[Begin Document excerpt]
Many times I’ve been asked whether I think I am embarking on a journey that will lead me to a useless degree. An unusable bachelors. Whether I know that there are diplomas that can give me diamonds instead. And for the longest time I had no answer to give but to say that: books are all I have left. But now I know. If someone were to ask again (probably with the intention of feeling better about their own future, why I study the humanities) my answer would simply be: because I am young. I am young and haven’t been acquainted with life yet. I study literature because each day it takes up the task of holding me in the palm of its hands to teach me. About death, the bone-deep chill only found in prison basements, love, the unspeakably domestic act of peeling clementines for someone, birth, rebirth, and betrayal. I catalogue all these teachings to protect my lungs, guard my heart, and harden my ribs. It is not, like some would say, an endless preparation to discuss hypotheticals and theory. It is practical knowledge. It betters the world. It betters the individual. It trains one. The ways to hold your love, when to hold your tongue. Unfortunately for me, it means that my studies will appear so much more the emotional task to me now. And Ondaatje’s book made me realize that. I want to eat this book; chew it’s words and hold them under my tongue. I’m losing my mind.
The perspective this novel takes on was not one that I would have normally reached for. I suppose this is the only good thing to come out of my Canadian Literature class so far. The city of Toronto has by no means a secret history. But the way that Ondaatje’s tells it, feels like being welcomed into his living room to hear a humble family history.
The novel lets us see the birth of Toronto through the eyes of the immigrant construction workers that built it. It depicts the bloody history behind the construction of the Bloor Street Viaduct (that you use every day when the Subway passes from Braodview and Castle Frank Station) as well as the R.C. Harris Water Plant Treatment Centre that sits on Queen St. East. It sheds light on the exploitation of immigrants, the godly powers of city officials, and how expensive civilian unrest can be. Although the lives of the workers have been fictionalized, a number of events in the novel are historically accurate. A nun did fall from the Viaduct before its completion, multi-theatre owner, Ambrose Small, did disappear, and the murder of two labour union organizers at the time was an unfortunate reality. The plot is infused with desire, parties, and lust for life. It features first-time robbers and part-time assassins. The workers lead colourful lives. And… well, they’re human. That’s kind of the point, right?
[End Document excerpt]
[Begin Information shown]
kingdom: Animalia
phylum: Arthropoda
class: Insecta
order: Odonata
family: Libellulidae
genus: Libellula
[End Information shown]
> Given problem 1:
Decide whether each statement below agrees with the essay on studying literature, answering yes or no and quoting the words of the essay that settle it. (a) The writer's Canadian Literature class led to reading the novel. (b) The novel presents the birth of Toronto through the eyes of city officials. (c) The R.C. Harris Water Plant Treatment Centre sits on Queen St. East.
> Given problem 2:
In the essay on studying literature, who is the multi-theatre owner whose disappearance is listed among the novel's historically accurate events?
> Given problem 3:
Carry on the essay on studying literature from its last sentence, in the same voice.

> Written answer 1:
(a) Yes: "I suppose this is the only good thing to come out of my Canadian Literature class so far."
(b) No: "through the eyes of the immigrant construction workers that built it."
(c) Yes: "the R.C. Harris Water Plant Treatment Centre that sits on Queen St. East."

> Written answer 2:
Ambrose Small.

> Written answer 3:
The cast is just as interesting. We have:
- Patrick Lewis: narrator and son of a dynamiter
- R.C. Harris: Commissioner of Public Works
- Ambrose Small: owner of many theatres in Ontario
- Theresa Kormann: prohibitionist, actress, and Small’s wife
- Clara Dickens: Small’s mistress
- Alice Gull: actress and Dickens’ best friend
- Hana Gull: Alice’s daughter
- Caravaggio: a worker
- Giannetta: factory worker and Caravaggio’s wife
- Nicholas Temelcoff: worker
And many more.
To talk about this book would mean to never stop. It’s a puzzling thing that had my lecture of 200 trying to piece it together and failing.
It is work. Rearranging the timeline into the correct order is your homework for the duration of your stay with the text. It is a frustrating endeavour until you remember that the story is told from the perspective of a man driving late into the night, where time isn’t linear and memories swim away. Paired with the unspeakably lyrical prose, it makes the reading experience so incredibly precious. It is a raw child. A bloated stomach on a summer afternoon. Frankly speaking, I did lose the plot half-way through to lap up all scenes between our main protagonists, Patrick Lewis, Alice Gull, and Clara Dickens. And I don’t think you can blame me when the descriptions look like this:
“The water in the saucepan was boiling and they did not move. They stood together feeling each other’s spines, each other’s hair at the back of the neck. Relax, she said, and he wanted to collapse against her, be carried by her into foreign countries, into the ocean, into bed, anywhere. He has been alone too long.” (88)
“He came to believe she had the powers of a goddess who could condemn or bless. She would be able to transform the one she touched, the one she gripped at the wrist with her tough hand, the muscles stiffening up toward the blue-black of the half-revealed creature that pivoted on the bone of her shoulder. His eyes wanted to glimpse nothing else.” (112)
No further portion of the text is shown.